I love vector because of the flexibility in workflow that it affords. I am constantly tweaking composition and color and I think I'd drive myself utterly crazy if I were working in traditional media. I find myself thinking in Illustrator nowadays, meaning I can get away with doing a very loose sketch (if time constraints dictate) and flesh out most of the job once on the computer.
My poster projects almost always require some serious sketching, and much to the chagrin of some clients, I almost never draw all of the characters on the same page. I find that drawing them separately without worrying about smudging the rest of the drawing or driving myself batty with composition concerns allows me to focus on each character.
9. What is your favorite Adobe Illustrator tip, trick, or technique? Any other indispensable tools in your analog or digital arsenal?
Favorite Illustrator technique: gradients set to multiply mode. yeah, I know it's simple, but see-through shadows add so much life to an image.
10. Any secrets lurking in the back of your brain?
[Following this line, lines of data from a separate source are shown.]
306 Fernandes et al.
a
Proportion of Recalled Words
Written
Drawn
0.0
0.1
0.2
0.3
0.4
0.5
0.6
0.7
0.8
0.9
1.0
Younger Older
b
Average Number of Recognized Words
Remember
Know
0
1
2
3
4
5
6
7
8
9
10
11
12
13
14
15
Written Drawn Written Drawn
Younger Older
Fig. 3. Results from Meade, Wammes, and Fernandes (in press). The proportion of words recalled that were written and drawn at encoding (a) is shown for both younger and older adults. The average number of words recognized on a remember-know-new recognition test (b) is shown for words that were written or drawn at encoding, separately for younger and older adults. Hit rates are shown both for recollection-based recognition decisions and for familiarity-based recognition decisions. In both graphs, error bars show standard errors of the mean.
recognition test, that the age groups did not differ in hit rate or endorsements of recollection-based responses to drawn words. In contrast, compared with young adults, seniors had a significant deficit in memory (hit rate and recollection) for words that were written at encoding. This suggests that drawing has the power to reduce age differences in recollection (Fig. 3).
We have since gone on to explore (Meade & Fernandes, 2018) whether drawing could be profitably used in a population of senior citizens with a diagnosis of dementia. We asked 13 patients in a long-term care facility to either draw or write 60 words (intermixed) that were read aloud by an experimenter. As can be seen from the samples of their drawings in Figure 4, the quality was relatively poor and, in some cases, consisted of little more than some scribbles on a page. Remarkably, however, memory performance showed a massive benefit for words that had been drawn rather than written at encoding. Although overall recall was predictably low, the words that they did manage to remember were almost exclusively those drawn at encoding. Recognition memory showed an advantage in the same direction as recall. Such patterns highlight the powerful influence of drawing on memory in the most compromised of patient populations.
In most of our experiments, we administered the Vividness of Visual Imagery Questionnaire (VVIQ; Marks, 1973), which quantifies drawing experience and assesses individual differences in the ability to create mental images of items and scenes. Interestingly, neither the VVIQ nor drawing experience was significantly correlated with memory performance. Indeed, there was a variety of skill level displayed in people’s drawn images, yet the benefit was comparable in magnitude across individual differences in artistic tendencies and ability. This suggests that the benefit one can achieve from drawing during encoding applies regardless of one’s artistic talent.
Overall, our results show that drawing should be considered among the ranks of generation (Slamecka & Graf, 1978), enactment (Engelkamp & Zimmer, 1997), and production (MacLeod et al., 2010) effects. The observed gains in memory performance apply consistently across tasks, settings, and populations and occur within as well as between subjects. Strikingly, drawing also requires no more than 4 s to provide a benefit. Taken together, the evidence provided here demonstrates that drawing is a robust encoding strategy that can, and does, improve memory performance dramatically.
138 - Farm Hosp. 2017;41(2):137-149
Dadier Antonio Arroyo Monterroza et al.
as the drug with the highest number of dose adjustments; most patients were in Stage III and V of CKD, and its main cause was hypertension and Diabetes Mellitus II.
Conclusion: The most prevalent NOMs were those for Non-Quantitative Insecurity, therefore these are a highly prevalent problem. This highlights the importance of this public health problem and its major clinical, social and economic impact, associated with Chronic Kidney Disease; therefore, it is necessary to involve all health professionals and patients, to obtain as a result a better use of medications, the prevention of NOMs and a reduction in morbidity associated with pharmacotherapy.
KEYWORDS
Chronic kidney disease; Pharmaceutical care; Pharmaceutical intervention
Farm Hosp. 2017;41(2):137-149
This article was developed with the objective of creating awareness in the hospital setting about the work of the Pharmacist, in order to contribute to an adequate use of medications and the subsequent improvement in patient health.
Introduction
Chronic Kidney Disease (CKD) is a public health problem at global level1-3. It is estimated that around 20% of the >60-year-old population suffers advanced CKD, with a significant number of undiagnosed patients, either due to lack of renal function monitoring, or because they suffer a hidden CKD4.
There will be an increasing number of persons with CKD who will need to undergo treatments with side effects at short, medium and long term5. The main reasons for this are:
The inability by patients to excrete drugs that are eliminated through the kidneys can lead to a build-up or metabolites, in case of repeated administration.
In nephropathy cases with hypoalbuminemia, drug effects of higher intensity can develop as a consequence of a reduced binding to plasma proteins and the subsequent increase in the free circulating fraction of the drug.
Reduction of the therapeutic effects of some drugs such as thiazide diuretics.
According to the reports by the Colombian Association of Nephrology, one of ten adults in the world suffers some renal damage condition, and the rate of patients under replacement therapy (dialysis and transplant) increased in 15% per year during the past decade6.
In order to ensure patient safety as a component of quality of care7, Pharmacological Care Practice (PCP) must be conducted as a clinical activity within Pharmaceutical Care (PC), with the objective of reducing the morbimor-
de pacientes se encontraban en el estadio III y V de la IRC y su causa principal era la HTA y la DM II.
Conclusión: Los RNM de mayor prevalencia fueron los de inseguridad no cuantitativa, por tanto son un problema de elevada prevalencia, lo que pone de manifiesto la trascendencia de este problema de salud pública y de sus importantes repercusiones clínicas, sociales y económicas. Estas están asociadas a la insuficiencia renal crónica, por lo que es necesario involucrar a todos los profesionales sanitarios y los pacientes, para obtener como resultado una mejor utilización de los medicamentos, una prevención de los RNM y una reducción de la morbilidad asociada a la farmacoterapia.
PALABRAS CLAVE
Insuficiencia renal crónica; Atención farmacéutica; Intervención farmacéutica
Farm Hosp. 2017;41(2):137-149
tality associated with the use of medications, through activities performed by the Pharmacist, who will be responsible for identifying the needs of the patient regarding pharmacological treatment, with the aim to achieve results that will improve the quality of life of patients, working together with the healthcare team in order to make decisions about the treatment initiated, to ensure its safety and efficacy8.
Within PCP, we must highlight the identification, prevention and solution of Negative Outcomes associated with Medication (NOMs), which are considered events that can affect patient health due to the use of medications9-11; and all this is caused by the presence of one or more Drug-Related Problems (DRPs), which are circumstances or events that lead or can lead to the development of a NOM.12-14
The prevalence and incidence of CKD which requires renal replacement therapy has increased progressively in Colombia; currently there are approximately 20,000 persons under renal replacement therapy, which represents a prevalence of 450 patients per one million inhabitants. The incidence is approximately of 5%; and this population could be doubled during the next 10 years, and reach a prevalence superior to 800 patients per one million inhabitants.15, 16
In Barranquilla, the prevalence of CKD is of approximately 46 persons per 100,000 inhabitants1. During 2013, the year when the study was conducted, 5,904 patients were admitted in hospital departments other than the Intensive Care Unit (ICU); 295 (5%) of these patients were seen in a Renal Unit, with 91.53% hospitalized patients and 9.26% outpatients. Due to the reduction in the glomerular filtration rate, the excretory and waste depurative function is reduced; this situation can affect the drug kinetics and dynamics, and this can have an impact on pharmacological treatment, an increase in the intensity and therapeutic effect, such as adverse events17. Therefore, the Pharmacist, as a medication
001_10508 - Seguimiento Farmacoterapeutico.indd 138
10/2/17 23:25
Or the front for that matter?
I've never seen Caddyshack. Top Gun is overrated. I'm a fan of Terminator 3.
11. Thanks for the interview Tom! Is there any advice that you'd like to give aspiring illustrators and designer who are working hard to grow professionally?
Vector programs are tools (and powerful ones at that) to help you realize your vision, but don't forget the basics: drawing, composition, color...that's where the heart of the illustration lies!